Stored data entries:
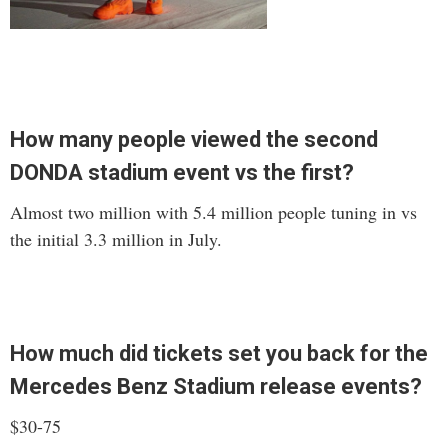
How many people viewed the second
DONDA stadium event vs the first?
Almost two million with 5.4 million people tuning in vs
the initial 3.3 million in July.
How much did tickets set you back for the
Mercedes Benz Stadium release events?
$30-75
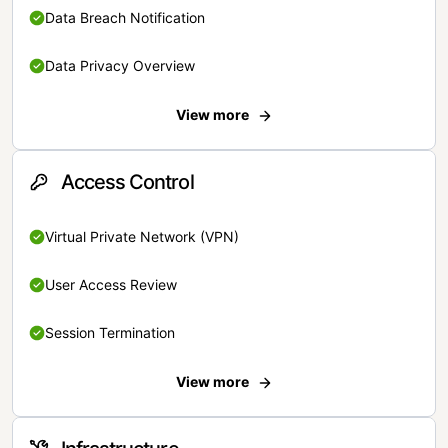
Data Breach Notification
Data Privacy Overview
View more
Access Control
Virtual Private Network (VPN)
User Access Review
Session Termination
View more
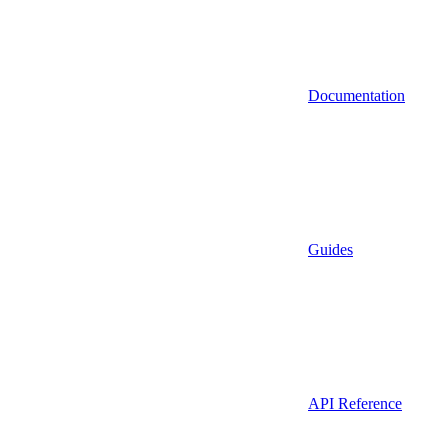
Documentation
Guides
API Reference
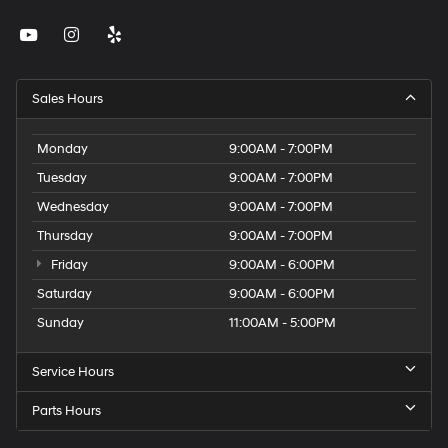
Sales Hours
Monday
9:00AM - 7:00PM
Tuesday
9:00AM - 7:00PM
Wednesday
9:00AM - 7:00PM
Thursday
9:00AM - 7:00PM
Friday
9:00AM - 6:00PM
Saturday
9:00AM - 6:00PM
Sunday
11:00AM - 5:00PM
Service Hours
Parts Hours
* * *
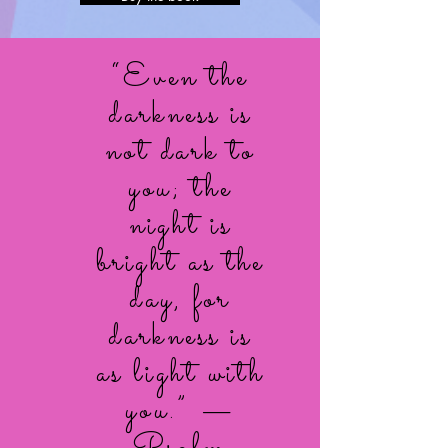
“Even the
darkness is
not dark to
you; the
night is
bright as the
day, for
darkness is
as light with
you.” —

- _Work instruction_
Within the entries above, give again exactly the lines starting at the one that contains "How many people viewed the second" and ending at the one that contains "Parts Hours", leaving out the pictures.

- _Result for this exercise_
How many people viewed the second
DONDA stadium event vs the first?
Almost two million with 5.4 million people tuning in vs
the initial 3.3 million in July.
How much did tickets set you back for the
Mercedes Benz Stadium release events?
$30-75
Data Breach Notification
Data Privacy Overview
View more
Access Control
Virtual Private Network (VPN)
User Access Review
Session Termination
View more
Documentation
Guides
API Reference
Sales Hours
Monday
9:00AM - 7:00PM
Tuesday
9:00AM - 7:00PM
Wednesday
9:00AM - 7:00PM
Thursday
9:00AM - 7:00PM
Friday
9:00AM - 6:00PM
Saturday
9:00AM - 6:00PM
Sunday
11:00AM - 5:00PM
Service Hours
Parts Hours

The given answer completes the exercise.